Similarly to not seeing the forest for the trees, have you ever struggled to see the customer amidst all the customer data? Persona creation helps when you can’t visualize your customers by making your segments more tangible.

Personas are personalized representations of customer segments. As realistic representations, they should make the respective target group more tangible and represent their most important needs, expectations, and goals. In addition, they describe probable or typical behavior towards your product or service.

The degree of detail and complexity of a persona is effectively open. The spectrum ranges from simple descriptions to creative, elaborate presentations, which can even include sample media content.

Personas Assist Desicion-Making

Personas are not purely a creative exercise. They help with decision-making in many ways, for example by assisting:

  • Understanding of the target group and their primary needs
  • Identification of personalization possibilities
  • Creation of relevant and individualized content
  • Definition and optimization of user experience (UX)
  • Finding relevant stakeholders and multipliers
  • Prioritization or definition of new offers/features

Data Forms the Foundation for Personas

Whilst personas are fictitious, they are based on customer segments that are, in turn, based on real customer data. This includes socio-demographic data such as age and gender, behavioral data such as purchasing history, and psychographic data such as values and attitudes. Ideally, personas are based on the most significant distinguishing factors that separate the respective segment from other segments. It is sufficient to create personas only for strategic target groups. At the campaign level, it makes little sense to create a dedicated persona for each segment due to the high numbers of granular segments.

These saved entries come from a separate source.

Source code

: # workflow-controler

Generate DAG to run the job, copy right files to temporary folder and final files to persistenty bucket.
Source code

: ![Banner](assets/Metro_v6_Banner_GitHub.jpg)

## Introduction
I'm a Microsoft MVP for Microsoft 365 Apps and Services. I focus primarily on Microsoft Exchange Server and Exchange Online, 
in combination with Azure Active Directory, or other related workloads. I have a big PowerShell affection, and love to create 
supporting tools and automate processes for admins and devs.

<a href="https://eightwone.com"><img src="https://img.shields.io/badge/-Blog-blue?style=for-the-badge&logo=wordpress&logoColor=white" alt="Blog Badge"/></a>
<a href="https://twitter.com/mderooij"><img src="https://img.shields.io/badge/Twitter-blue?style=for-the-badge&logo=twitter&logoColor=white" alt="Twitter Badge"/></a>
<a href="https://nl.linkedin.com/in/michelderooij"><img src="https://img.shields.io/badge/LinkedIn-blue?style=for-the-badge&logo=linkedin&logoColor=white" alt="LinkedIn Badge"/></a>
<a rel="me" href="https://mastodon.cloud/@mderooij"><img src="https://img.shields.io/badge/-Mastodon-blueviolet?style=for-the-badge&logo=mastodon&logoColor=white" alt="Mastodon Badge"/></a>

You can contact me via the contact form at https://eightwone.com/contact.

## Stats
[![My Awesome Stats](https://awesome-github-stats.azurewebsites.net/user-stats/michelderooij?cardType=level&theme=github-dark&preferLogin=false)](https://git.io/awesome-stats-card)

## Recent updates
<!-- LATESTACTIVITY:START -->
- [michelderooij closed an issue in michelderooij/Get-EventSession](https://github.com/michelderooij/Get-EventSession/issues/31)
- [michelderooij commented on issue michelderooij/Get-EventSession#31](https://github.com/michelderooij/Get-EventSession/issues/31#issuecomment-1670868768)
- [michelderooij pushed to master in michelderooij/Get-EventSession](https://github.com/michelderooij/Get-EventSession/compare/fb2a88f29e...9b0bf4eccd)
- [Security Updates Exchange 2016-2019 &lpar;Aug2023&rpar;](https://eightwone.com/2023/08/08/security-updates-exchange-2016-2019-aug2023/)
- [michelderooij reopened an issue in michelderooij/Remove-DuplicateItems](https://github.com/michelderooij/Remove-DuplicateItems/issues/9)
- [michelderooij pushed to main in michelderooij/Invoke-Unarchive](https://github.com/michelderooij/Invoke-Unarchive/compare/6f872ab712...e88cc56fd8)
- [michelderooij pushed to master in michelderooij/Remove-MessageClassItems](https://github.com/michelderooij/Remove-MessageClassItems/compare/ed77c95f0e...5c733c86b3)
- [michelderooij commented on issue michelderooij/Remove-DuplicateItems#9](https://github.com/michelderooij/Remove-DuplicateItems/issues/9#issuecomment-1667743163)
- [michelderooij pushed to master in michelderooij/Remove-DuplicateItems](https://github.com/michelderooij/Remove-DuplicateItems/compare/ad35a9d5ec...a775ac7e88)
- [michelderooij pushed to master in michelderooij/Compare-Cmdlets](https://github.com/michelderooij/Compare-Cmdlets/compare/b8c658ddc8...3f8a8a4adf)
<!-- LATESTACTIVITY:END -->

Customer Segmentation: What, Why and How

Get familiar with customer segmentation!

Personas can also be enriched by results from research, surveys or interviews.

An example of this is the empathy map, which is filled in by typical customers and provides information about their thought patterns and motivations. The following guiding questions are used: What does the customer think and feel, what do they see, what do they hear and what do they say and do? In addition, an empathy map also includes the negative and positive aspects of the client’s life. Insights gathered from an empathy map can be incorporated into a persona.

What Information Does a Persona Contain?

A persona can include:

  • A photo
  • A name
  • A job title
  • Demographic characteristics: Age, gender, marital status, location, education level, work experience, income
  • Personal background: experiences, interests, leisure activities, social environment, origin, technical affinity
  • A typical daily routine
  • General skills

Personas can additionally include information that is relevant to the sales process or for relationship management:

  • General attitude towards the company/brand/product
  • Typical behavior or scenario
  • Motivations and expectations
  • Challenges, problems, and goals
  • Decision criteria
  • Information upon which customers base their decisions: product information, sample campaigns, competitors
  • The customer’s sources of information: News, networks, associations, sources of inspiration
  • Preferred communication channels

Conclusion

Personas give impersonal data sets a human face, and enable a better understanding of your customers. Customers can be addressed with more relevant and more individually targeted marketing measures, and marketers can minimize messaging that feels impersonal and irrelevant.